How do you explain to the people you love- that even though your heart loves differently, you are still the same person you always have been; how are you supposed to ask for forgiveness for just being who you are? And, if in some way, I end up being wrong- who do I apologize to? If I am wrong, do I have to give a piece of my heart to every single person I came out to? When the therapist told me that being gay is a choice- if I just decided to be straight- all of my problems would just go away- I wanted to tell her about all of the times I pretended to love a boy just to please others; I wanted to tell her about all of the days I spent questioning my own validity; how are you supposed to tell the people you care about- who you really are- when the one person who was supposed to help you thinks you are disgusting; how do I explain that being gay is not a choice; that my heart may love differently from theirs- but that does not mean it is wrong.
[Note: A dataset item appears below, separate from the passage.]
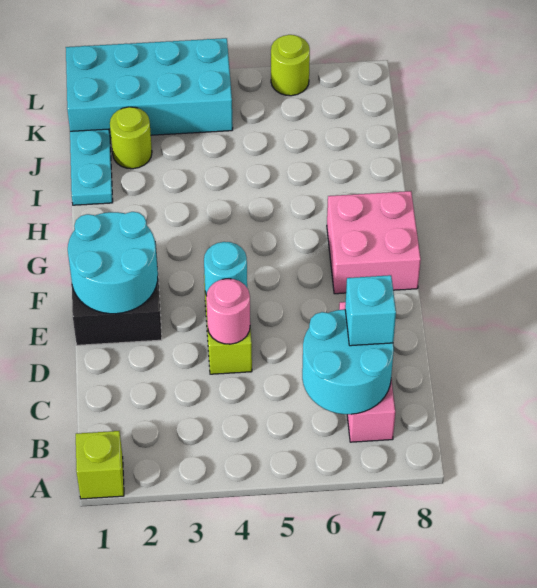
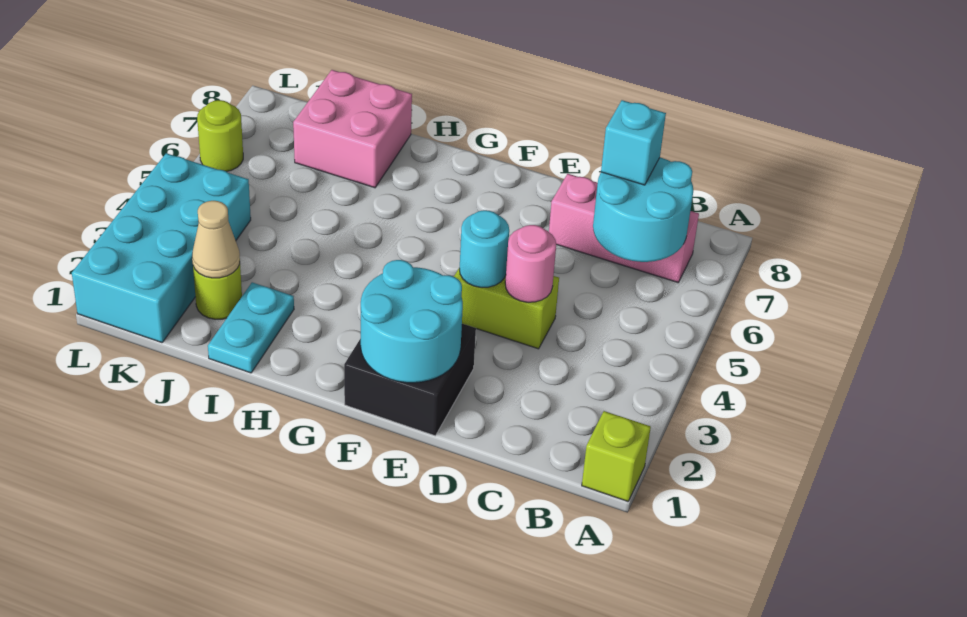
pink 2x2 brick [327,191,421,294] -> pink 2x2 brick moved to [293,70,412,188]
cyan 1x2 plate [70,129,113,205] -> cyan 1x2 plate turned to [208,282,294,373]
none -> tan 1x1 cone [192,201,240,278]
I hold the shame in the palm of my hands- I press them together as a sign of prayer, I beg for your forgiveness- I gently place my hand to my heart and let the shame light up my entire body; I carry out this ritual every night- hoping for salvation to come visit me in the day light- hoping that if you see who I really am; that maybe- you will not run away.
I think he may have forgotten about the grave, somewhere deep inside of me, holding all of the secrets- his secrets; I don’t think he ever saw me as a person, I was simply just a means to his end; when he laughed at my body I knew shame was something I was going to live with forever; sometimes, when I close my eyes- his face is all I see- someone puts their hand on my back and it’s as if my world is ending all over again; shame and grief often times live on the same street- and almost always in the same house; I promise him I will not tell anyone what happened- it does not matter that I broke that promise anyway, because when I tell the counselor what he did- she says she does not believe me; sometimes, trying to heal feels way too much like being punished for what he did- because of him I’ve become part apology and part shame- these parts always seem to take up too much space; I look up to see the counselor staring at me- asking me, why would I make something like this up; why would I lie to her; as I apologize once again and bury these secrets back into their grave- all I can think about is what she’s really trying to say- why am I trying to take up so much space; what could I possibly do with all of that space.